My children are primarily responsible for this area of thankfulness. They are discovering new things all the time and amazing us with their new found skills. They discovered the moon outside the our mini-van windows at night. They discovered how tomatoes grow in pots in our backyard. They discovered the beauty of the night sky in their room as they gaze at glow-in-the-dark star stickers. They learned how to match socks and roll them into balls. They learned how to open gates and doors as well as putting shoes on the correct feet. They created amazing projects out of their toy trains and they discovered the wonderful world of pretend. I am thankful for these memories my children are creating for me and hope they look fondly back at these times in their lives.
Hope and Opportunity
I am becoming content with my life. Do I have a grand life and live in a mansion with money to spare? No. But I do have a comfortable house filled with the noise of three young children. Is my life easy? No. But I am not desperate for another life. I am not giving up on the life that I have because I have hope for the future and I see opportunity ahead. I am hopeful that my family will be debt free. I am hopeful that we will be able to enjoy life’s extras, even though we may have to define what the extras are (no plasma television set in our future any time soon! But we’ll gladly take a family night at the local ice cream parlor!). I am thankful for having this hope because I know the future doesn’t seem promising at times, for many people during these economic times. I am thankful for the opportunities for my family to do things that we may not otherwise be able to do – a trip to see family over Spring Break, earning a free trip to a Disney resort through my company, earning a free trip to celebrate our 10-year anniversary where we honeymooned, and completing home improvement projects without adding to our debt.
Small Victories and Accomplishments
When life happens, you have to celebrate the smallest victories and give thanks for them. I have learned that little victories along the way can quickly add up to a big victory in the end. So I will celebrate each time we come under budget for buying groceries for the week. I will celebrate when I have a dollar to buy a small ice cream or a small french fry order through a fast food restaurant. And I will be thankful for these small victories, knowing that every penny saved helps my family reach our bigger goals of getting out of debt. Without these small victories, five years of sacrifice to become debt-free would indeed be an extremely challenging road to follow.

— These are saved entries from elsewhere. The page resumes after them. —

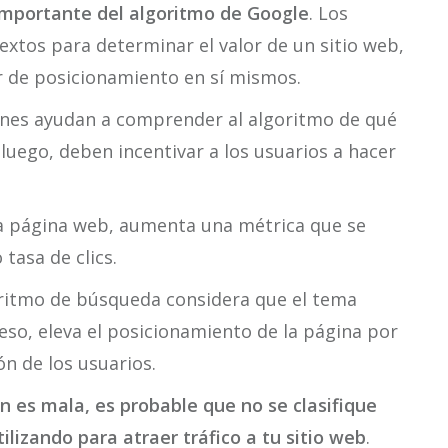
importante del algoritmo de Google
. Los
extos para determinar el valor de un sitio web,
r de posicionamiento en sí mismos.
iones ayudan a comprender al algoritmo de qué
, luego, deben incentivar a los usuarios a hacer
na página web, aumenta una métrica que se
tasa de clics.
goritmo de búsqueda considera que el tema
 eso, eleva el posicionamiento de la página por
ón de los usuarios.
ón es mala,
es probable que no se clasifique
ilizando para atraer tráfico a tu sitio web
.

I am thankful for Facebook I have been able to reach out and connect with friends from high school and college that I haven’t seen in years. It’s great to see what each other is doing and share tidbits from our lives. What I love most about Facebook is the chat feature which allows me to “talk” to any number of my friends briefly. These re-connections have made me realize how blessed I am to have so many friends and makes me wonder why you ever let these connections disappear. So, I am thankful for re-connecting with old friends and I hope I will continue to make many more connections in the months and years to come.